Danzatrice in un restaurant è probabilmente il dipinto che Severini offre in dono al gallerista Giuseppe Sprovieri nel 1920, ma che il medesimo vorrebbe sostituire con un’opera più significativa, come esplicitato in una lettera del 28 settembre di quell’anno: «Veniamo ora all’offerta che mi fai», scrive Sprovieri a Severini, «di una piccola tela (Danzatrice in un restaurant) […]. L’accetto senz’altro con molto entusiasmo ma vorrei che tu mi inviasti [sic] qualche cosa di maggior valore […] e ciò nel tuo interesse poiché passa ormai da casa mia molta gente»5. Un’identificazione, tra la lettera e il dipinto, che ha determinato la variante di titolo correntemente in uso, la quale ribadisce in ogni caso come l’ambientazione dell’opera sia da ricondursi al contesto del «restaurant» piuttosto che a quella dei dancing della capitale. Sempre negli anni venti l’opera viene venduta a Mary Cockburn Mercer, pittrice residente in Francia e collezionista di Chagall, Van Dongen e Lhote, legata in quel periodo all’artista statunitense Alexander Robinson, indicato anch’egli tra i proprietari del dipinto. Dopo aver fatto parte della collezione torinese Trivero, l’opera viene acquisita da Federico Cerruti all’inizio degli anni ottanta6, comparendo nelle principali esposizioni e iniziative dedicate al centenario severiniano del 19837.
[Alessandro Botta]
1 Café Américain, in particolare, appare per la prima volta in una vendita all’asta del 1973 rimanendo successivamente legato al dipinto. Le altre varianti di titolo sono affrontate nello svolgimento della scheda.
2 Severini 1946, p. 238.
3 In particolare Danseuse del 1915 (si veda Fonti 1988, pp. 203-204, n. 248) e le prove grafiche affini, che mostrano un’analoga semplificazione plastica della ballerina, tale da conferirle un aspetto di marionetta meccanica. Il soggetto femminile della Danzatrice in un restaurant è stato poi messo in relazione con il disegno Danseuse (ibid., p. 208, n. 256) realizzato sempre negli stessi anni.
4 Secondo Daniela Fonti, si tratta di scelte tecniche «memori delle paillette futuriste» (D. Fonti, Gino Severini. La danza, in Venezia 2001, p. 30).

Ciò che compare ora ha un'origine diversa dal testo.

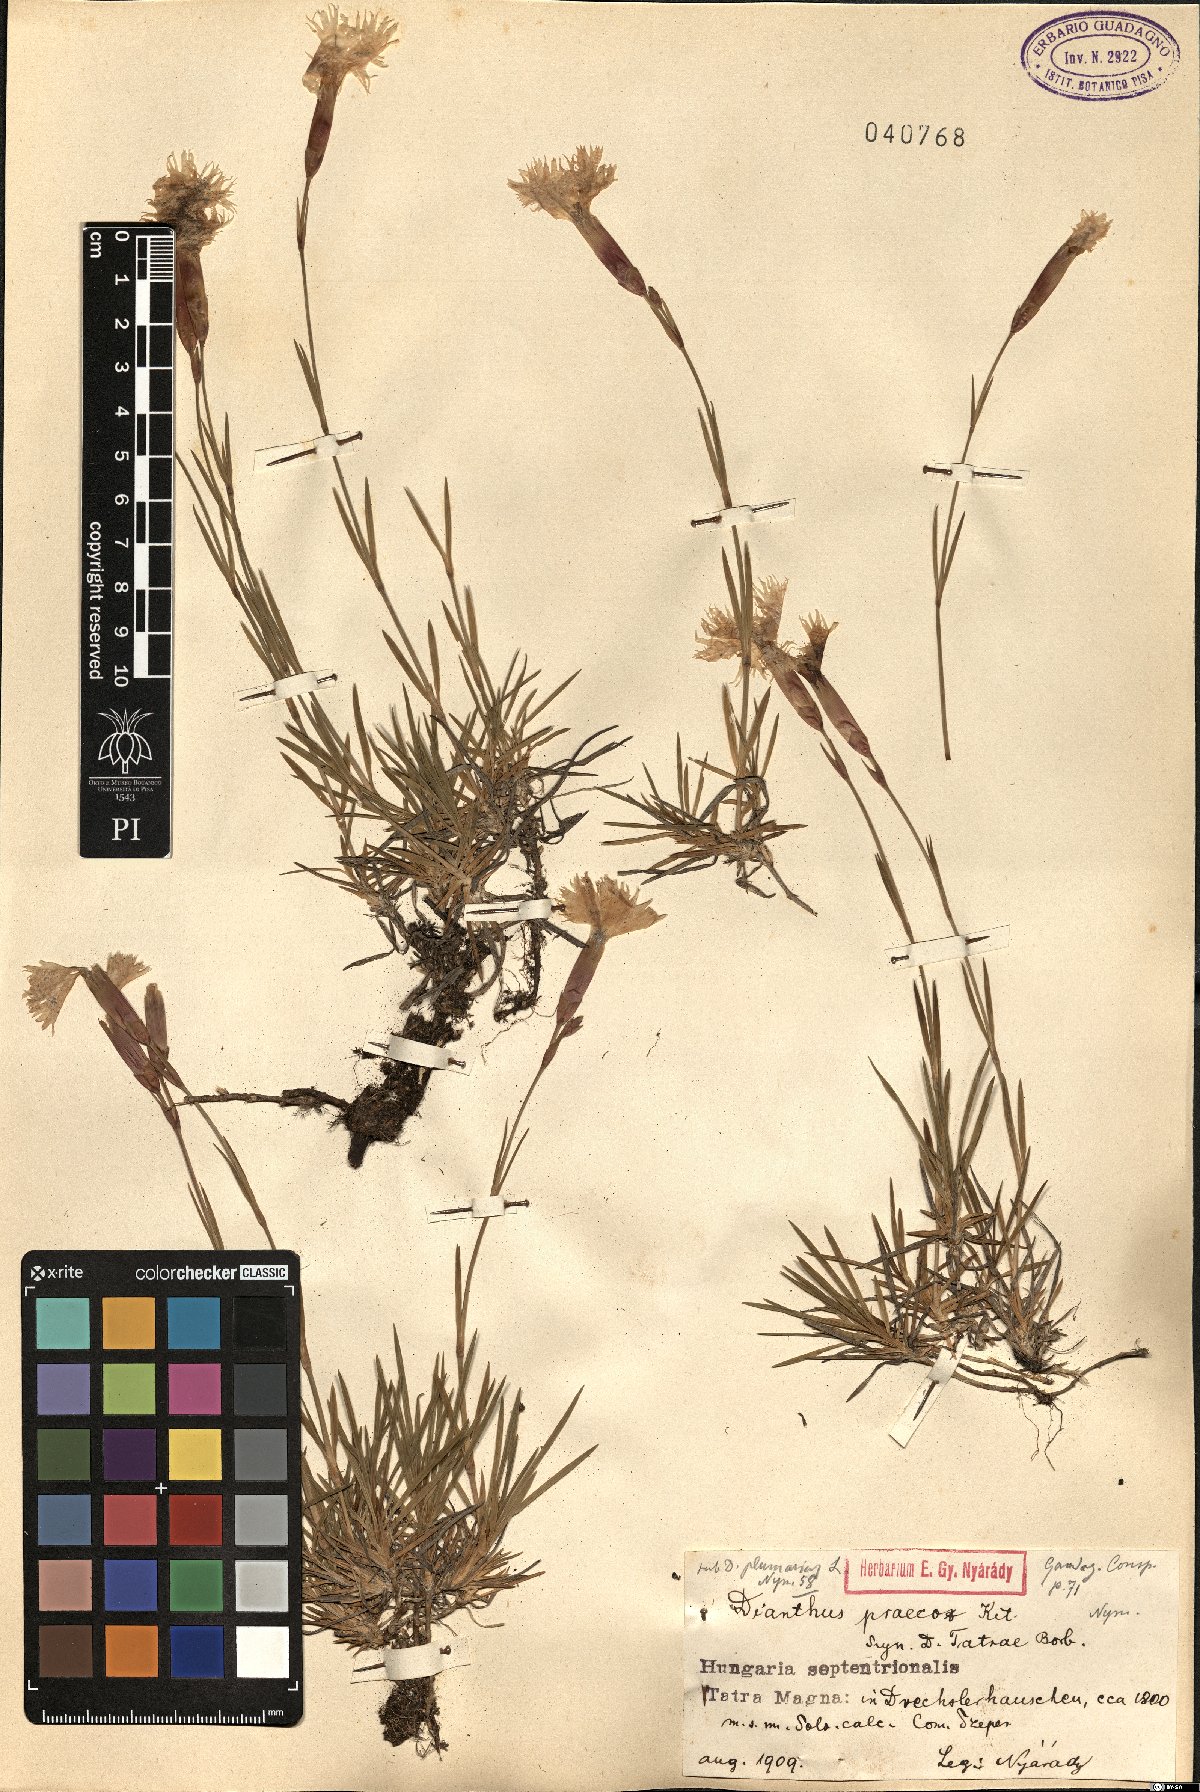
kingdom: Plantae
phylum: Tracheophyta
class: Magnoliopsida
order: Caryophyllales
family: Caryophyllaceae
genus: Dianthus
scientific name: Dianthus praecox
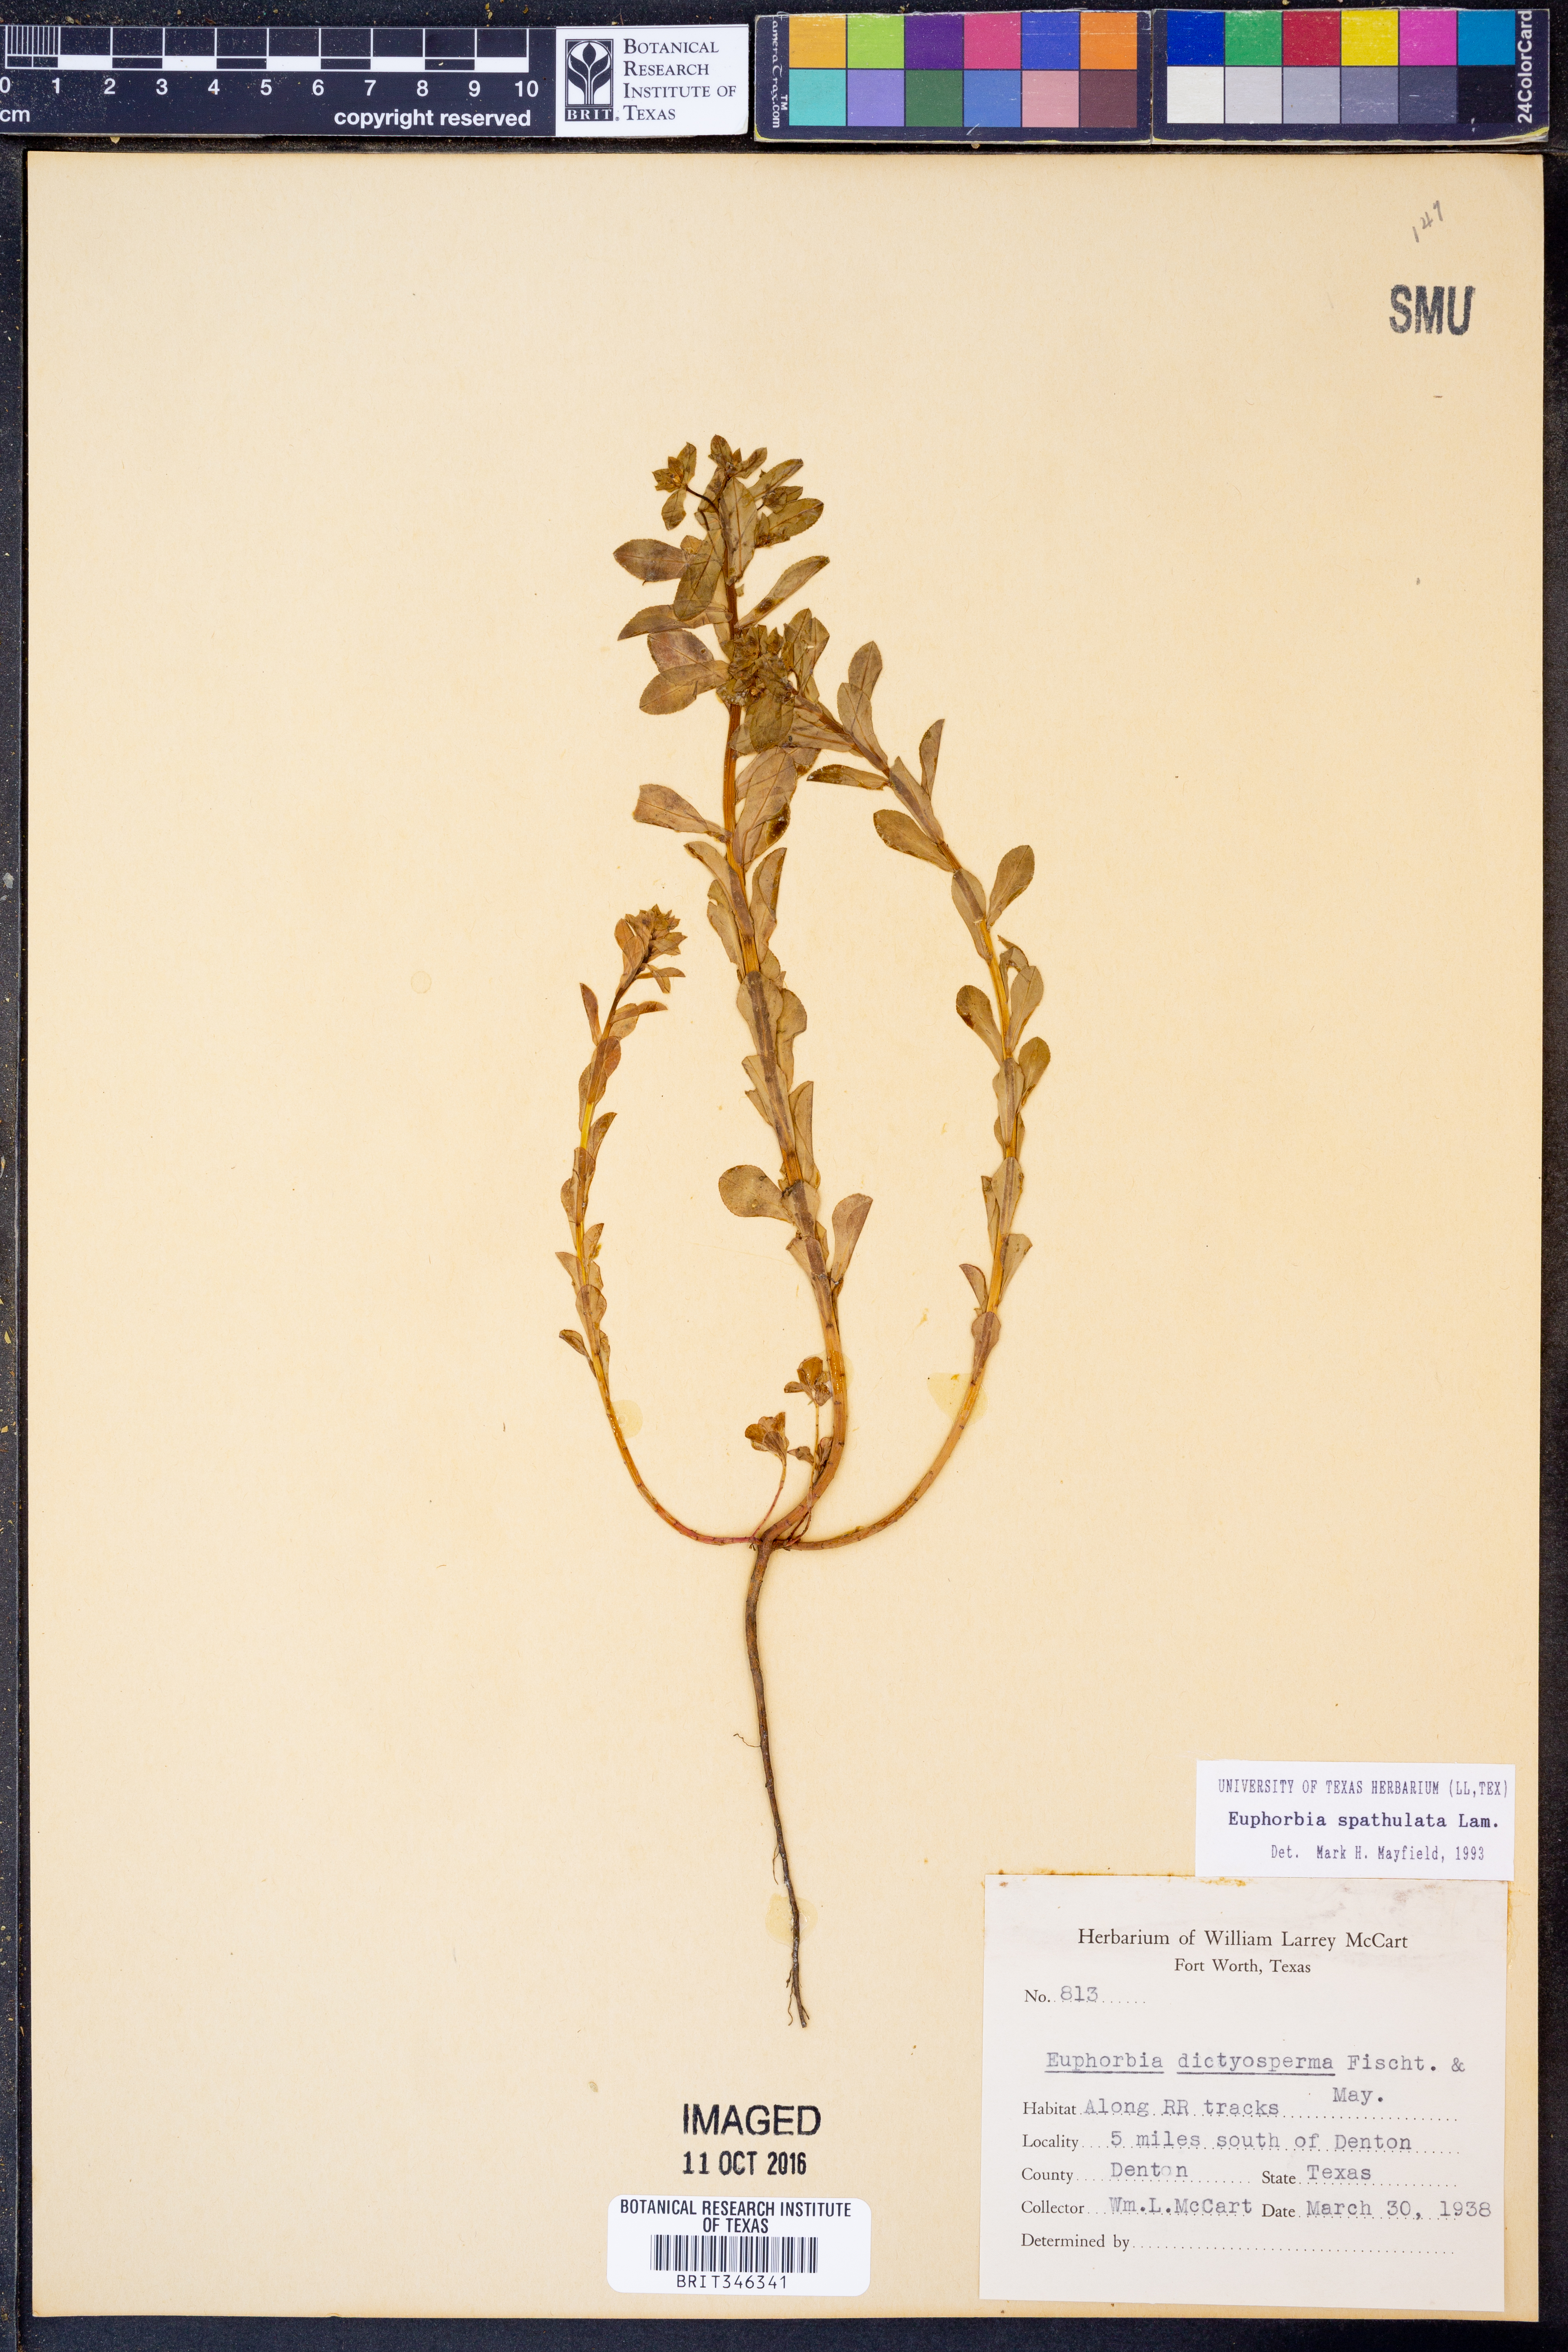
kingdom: Plantae
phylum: Tracheophyta
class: Magnoliopsida
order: Malpighiales
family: Euphorbiaceae
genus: Euphorbia
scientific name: Euphorbia spathulata
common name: Blunt spurge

5 Lettera di G. Sprovieri a G. Severini, 28 settembre 1920, ora in Omaggio a Severini 1970, p. 56. Un appunto di Severini, riportato nella medesima missiva, indica le dimensioni del dipinto («55 x 46») offerto al gallerista, compatibili con l’opera in esame.
6 Certamente dopo la mostra «Du futurisme au spatialisme. Peinture italienne de la première moitié du XXe siècle» del 1977-1978 a Ginevra, che riporta in catalogo l’indicazione della proprietà Trivero.
7 L’opera viene infatti prestata, in forma anonima, alla mostra «1983. L’anno di Gino Severini», inaugurata nel dicembre del 1982 presso lo Studio Mitzi Sotis di Roma. Nell’archivio del collezionista si conserva il pieghevole dell’esposizione, inviato dalla gallerista a Cerruti, nel quale ringrazia per la concessione temporanea del dipinto.